▶ _WHAT YOU WILL DO_
Begin at the first line of the data and copy each line through the one containing "que esto fue", that line included, with no pictures.

::::

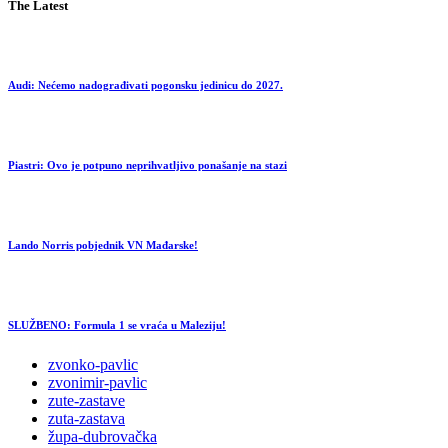
The Latest
Audi: Nećemo nadograđivati pogonsku jedinicu do 2027.
Piastri: Ovo je potpuno neprihvatljivo ponašanje na stazi
Lando Norris pobjednik VN Mađarske!
SLUŽBENO: Formula 1 se vraća u Maleziju!
zvonko-pavlic
zvonimir-pavlic
zute-zastave
zuta-zastava
župa-dubrovačka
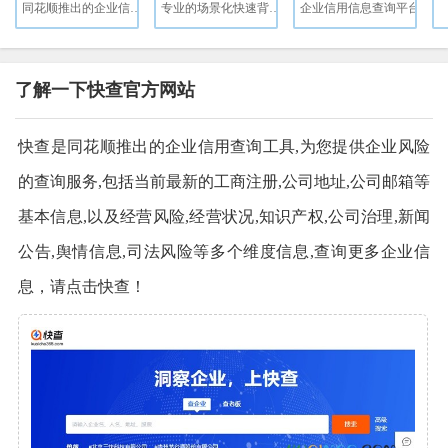
同花顺推出的企业信用查询工具
专业的场景化快速背调服务商
企业信用信息查询平台
了解一下快查官方网站
快查是同花顺推出的企业信用查询工具,为您提供企业风险
的查询服务,包括当前最新的工商注册,公司地址,公司邮箱等
基本信息,以及经营风险,经营状况,知识产权,公司治理,新闻
公告,舆情信息,司法风险等多个维度信息,查询更多企业信
息，请点击快查！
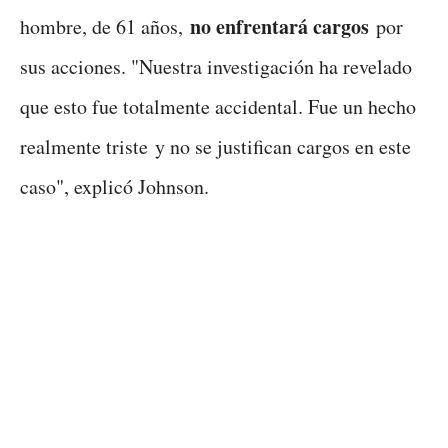
no enfrentará cargos
hombre, de 61 años,
por
sus acciones. "Nuestra investigación ha revelado
que esto fue totalmente accidental. Fue un hecho
realmente triste y no se justifican cargos en este
caso", explicó Johnson.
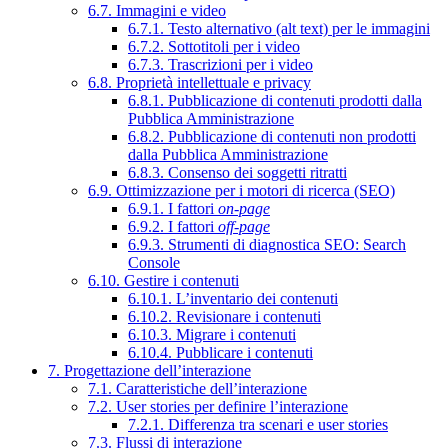
6.7. Immagini e video
6.7.1. Testo alternativo (alt text) per le immagini
6.7.2. Sottotitoli per i video
6.7.3. Trascrizioni per i video
6.8. Proprietà intellettuale e privacy
6.8.1. Pubblicazione di contenuti prodotti dalla
Pubblica Amministrazione
6.8.2. Pubblicazione di contenuti non prodotti
dalla Pubblica Amministrazione
6.8.3. Consenso dei soggetti ritratti
6.9. Ottimizzazione per i motori di ricerca (SEO)
6.9.1. I fattori
on-page
6.9.2. I fattori
off-page
6.9.3. Strumenti di diagnostica SEO: Search
Console
6.10. Gestire i contenuti
6.10.1. L’inventario dei contenuti
6.10.2. Revisionare i contenuti
6.10.3. Migrare i contenuti
6.10.4. Pubblicare i contenuti
7. Progettazione dell’interazione
7.1. Caratteristiche dell’interazione
7.2. User stories per definire l’interazione
7.2.1. Differenza tra scenari e user stories
7.3. Flussi di interazione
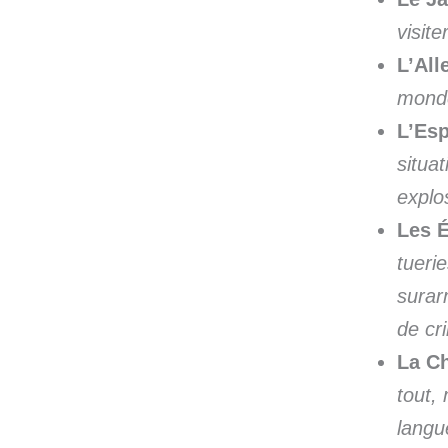
visit
L’Al
monde
L’Esp
situa
explo
Les É
tueri
surar
de cri
La C
tout,
langue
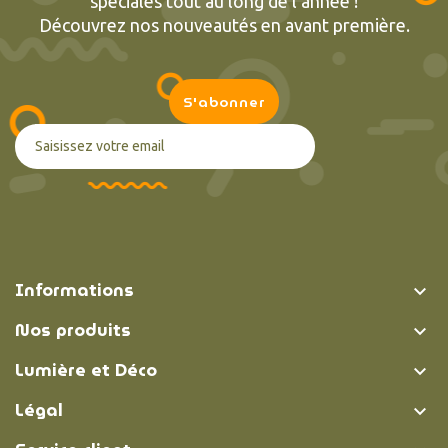
spéciales tout au long de l’année !
Découvrez nos nouveautés en avant première.
Informations

Nos produits

Lumière et Déco

Légal

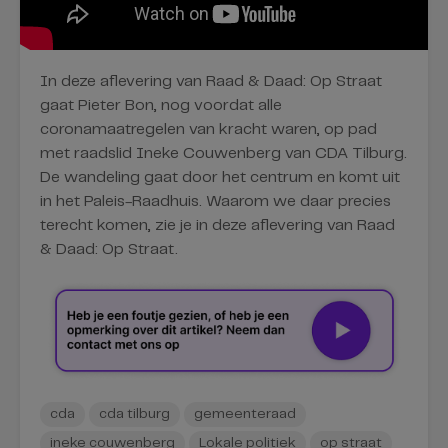
In deze aflevering van Raad & Daad: Op Straat
gaat Pieter Bon, nog voordat alle
coronamaatregelen van kracht waren, op pad
met raadslid Ineke Couwenberg van CDA Tilburg.
De wandeling gaat door het centrum en komt uit
in het Paleis-Raadhuis. Waarom we daar precies
terecht komen, zie je in deze aflevering van Raad
& Daad: Op Straat.
cda
cda tilburg
gemeenteraad
ineke couwenberg
Lokale politiek
op straat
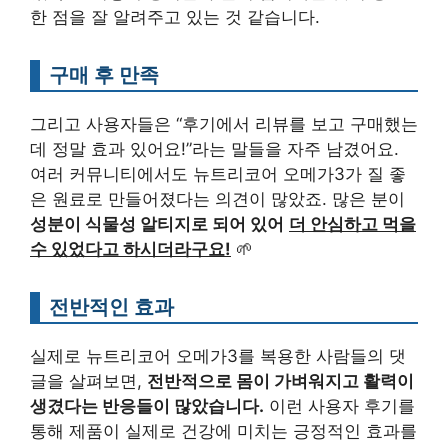
한 점을 잘 알려주고 있는 것 같습니다.
구매 후 만족
그리고 사용자들은 “후기에서 리뷰를 보고 구매했는
데 정말 효과 있어요!”라는 말들을 자주 남겼어요.
여러 커뮤니티에서도 뉴트리코어 오메가3가 질 좋
은 원료로 만들어졌다는 의견이 많았죠. 많은 분이
성분이 식물성 알티지로 되어 있어
더 안심하고 먹을
수 있었다고 하시더라구요!
🌱
전반적인 효과
실제로 뉴트리코어 오메가3를 복용한 사람들의 댓
글을 살펴보면,
전반적으로 몸이 가벼워지고 활력이
생겼다는 반응들이 많았습니다.
이런 사용자 후기를
통해 제품이 실제로 건강에 미치는 긍정적인 효과를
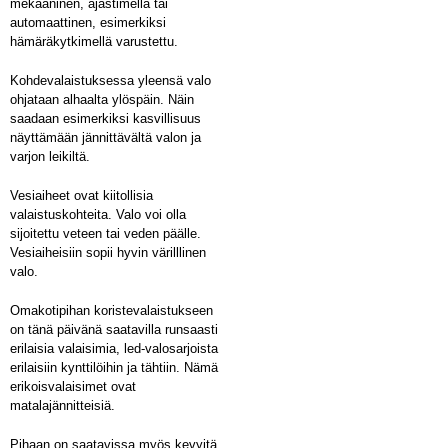
mekaaninen, ajastimella tai
automaattinen, esimerkiksi
hämäräkytkimellä varustettu.
Kohdevalaistuksessa yleensä valo
ohjataan alhaalta ylöspäin. Näin
saadaan esimerkiksi kasvillisuus
näyttämään jännittävältä valon ja
varjon leikiltä.
Vesiaiheet ovat kiitollisia
valaistuskohteita. Valo voi olla
sijoitettu veteen tai veden päälle.
Vesiaiheisiin sopii hyvin värilllinen
valo.
Omakotipihan koristevalaistukseen
on tänä päivänä saatavilla runsaasti
erilaisia valaisimia, led-valosarjoista
erilaisiin kynttilöihin ja tähtiin. Nämä
erikoisvalaisimet ovat
matalajännitteisiä.
Pihaan on saatavissa myös kevyitä,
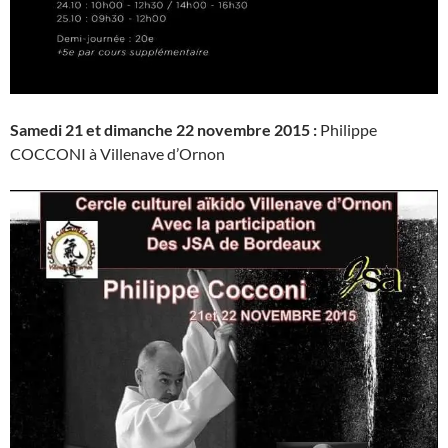
Samedi 21 et dimanche 22 novembre 2015 :
Philippe
COCCONI à Villenave d’Ornon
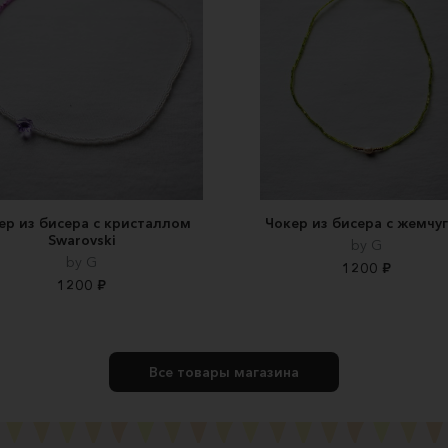
ер из бисера с кристаллом
Чокер из бисера с жемчу
Swarovski
by G
by G
1200 ₽
1200 ₽
Все товары магазина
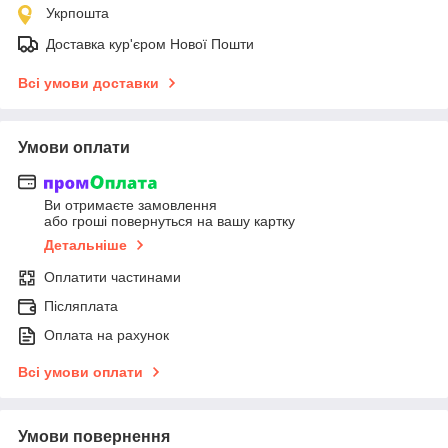
Укрпошта
Доставка кур'єром Нової Пошти
Всі умови доставки
Умови оплати
Ви отримаєте замовлення
або гроші повернуться на вашу картку
Детальніше
Оплатити частинами
Післяплата
Оплата на рахунок
Всі умови оплати
Умови повернення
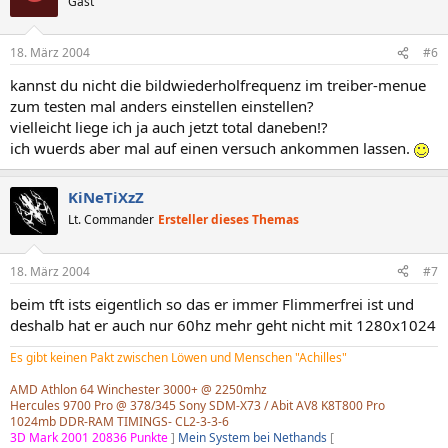
Gast
18. März 2004
#6
kannst du nicht die bildwiederholfrequenz im treiber-menue
zum testen mal anders einstellen einstellen?
vielleicht liege ich ja auch jetzt total daneben!?
ich wuerds aber mal auf einen versuch ankommen lassen.
KiNeTiXzZ
Lt. Commander
Ersteller dieses Themas
18. März 2004
#7
beim tft ists eigentlich so das er immer Flimmerfrei ist und
deshalb hat er auch nur 60hz mehr geht nicht mit 1280x1024
Es gibt keinen Pakt zwischen Löwen und Menschen "Achilles"
AMD Athlon 64 Winchester 3000+ @ 2250mhz
Hercules 9700 Pro @ 378/345 Sony SDM-X73 / Abit AV8 K8T800 Pro
1024mb DDR-RAM TIMINGS- CL2-3-3-6
3D Mark 2001 20836 Punkte
]
Mein System bei Nethands
[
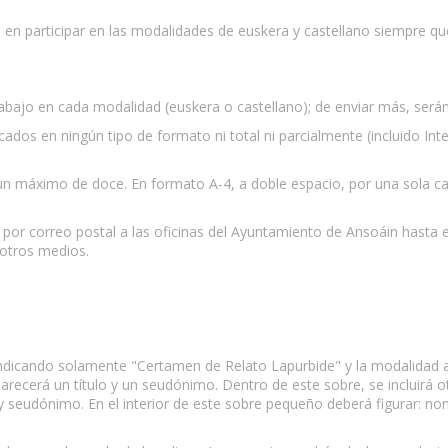
s en participar en las modalidades de euskera y castellano siempre q
rabajo en cada modalidad (euskera o castellano); de enviar más, será
licados en ningún tipo de formato ni total ni parcialmente (incluido I
un máximo de doce. En formato A-4, a doble espacio, por una sola car
or correo postal a las oficinas del Ayuntamiento de Ansoáin hasta el 
 otros medios.
 indicando solamente "Certamen de Relato Lapurbide" y la modalidad a 
aparecerá un título y un seudónimo. Dentro de este sobre, se incluirá
y seudónimo. En el interior de este sobre pequeño deberá figurar: nom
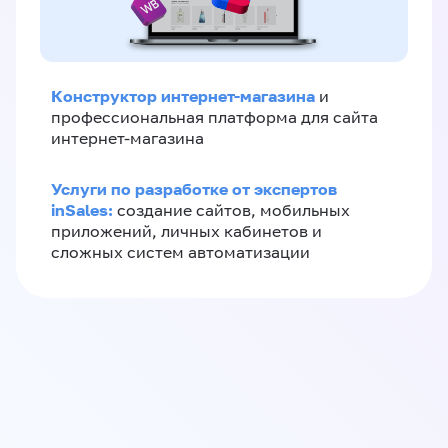
Конструктор интернет-магазина
и
профессиональная платформа для сайта
интернет-магазина
Услуги по разработке от экспертов
inSales:
создание сайтов, мобильных
приложений, личных кабинетов и
сложных систем автоматизации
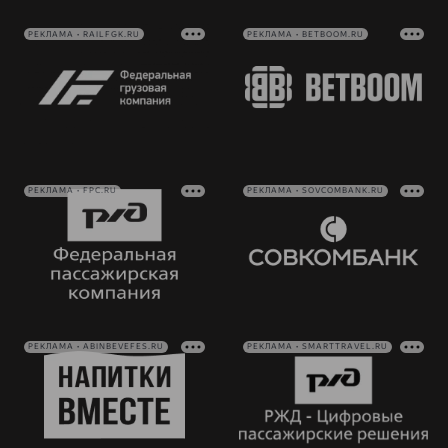
РЕКЛАМА • RAILFGK.RU
РЕКЛАМА • BETBOOM.RU
РЕКЛАМА • FPC.RU
РЕКЛАМА • SOVCOMBANK.RU
РЕКЛАМА • ABINBEVEFES.RU
РЕКЛАМА • SMARTTRAVEL.RU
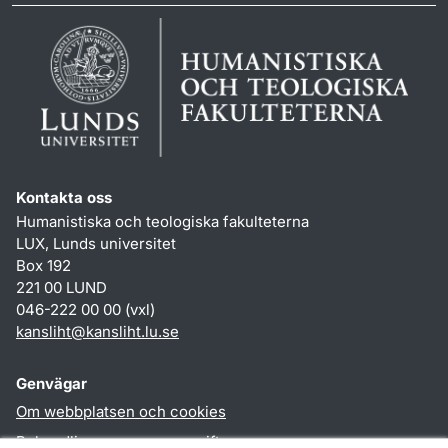
Kontakta oss
Humanistiska och teologiska fakulteterna
LUX, Lunds universitet
Box 192
221 00 LUND
046-222 00 00 (vxl)
kansliht
@
kansliht.lu
.
se
Genvägar
Om webbplatsen och cookies
Behandling av personuppgifter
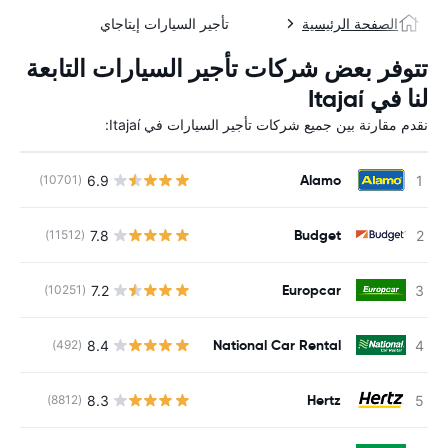
الصفحة الرئيسية
تأجير السيارات إيتاجاي
تتوفر بعض شركات تأجير السيارات التابعة
لنا في Itajaí
نقدم مقارنة بين جميع شركات تأجير السيارات في Itajaí:
Alamo
6.9
(10701)
ل
Budget
7.8
(11512)
ل
Europcar
7.2
(10251)
ل
National Car Rental
8.4
(492)
ل
Hertz
8.3
(8812)
ل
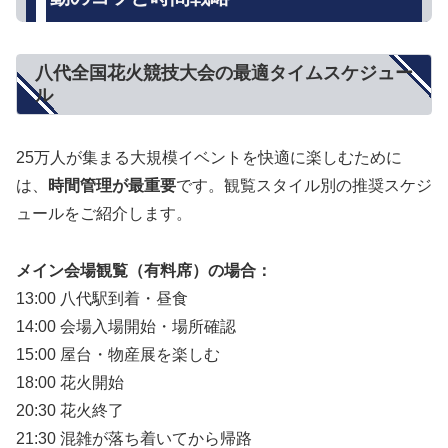
八代全国花火競技大会の最適タイムスケジュー
ル
25万人が集まる大規模イベントを快適に楽しむために
は、
時間管理が最重要
です。観覧スタイル別の推奨スケジ
ュールをご紹介します。
メイン会場観覧（有料席）の場合：
13:00 八代駅到着・昼食
14:00 会場入場開始・場所確認
15:00 屋台・物産展を楽しむ
18:00 花火開始
20:30 花火終了
21:30 混雑が落ち着いてから帰路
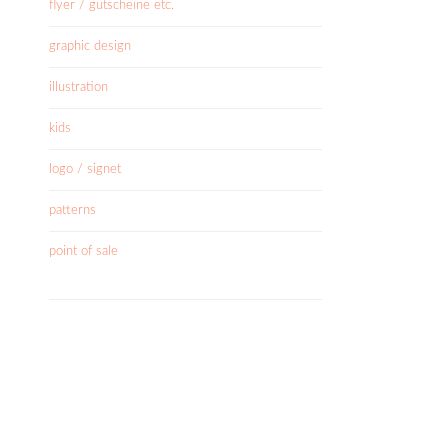
flyer / gutscheine etc.
graphic design
illustration
kids
logo / signet
patterns
point of sale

::::

▶ _THE COMPLETED TASK_
The Latest
Audi: Nećemo nadograđivati pogonsku jedinicu do 2027.
Piastri: Ovo je potpuno neprihvatljivo ponašanje na stazi
Lando Norris pobjednik VN Mađarske!
SLUŽBENO: Formula 1 se vraća u Maleziju!
zvonko-pavlic
zvonimir-pavlic
zute-zastave
zuta-zastava
župa-dubrovačka
同花顺推出的企业信用查询工具
专业的场景化快速背调服务商
企业信用信息查询平台
了解一下快查官方网站
快查是同花顺推出的企业信用查询工具,为您提供企业风险
的查询服务,包括当前最新的工商注册,公司地址,公司邮箱等
基本信息,以及经营风险,经营状况,知识产权,公司治理,新闻
公告,舆情信息,司法风险等多个维度信息,查询更多企业信
息，请点击快查！
no enfrentará cargos
hombre, de 61 años,
por
sus acciones. "Nuestra investigación ha revelado
que esto fue totalmente accidental. Fue un hecho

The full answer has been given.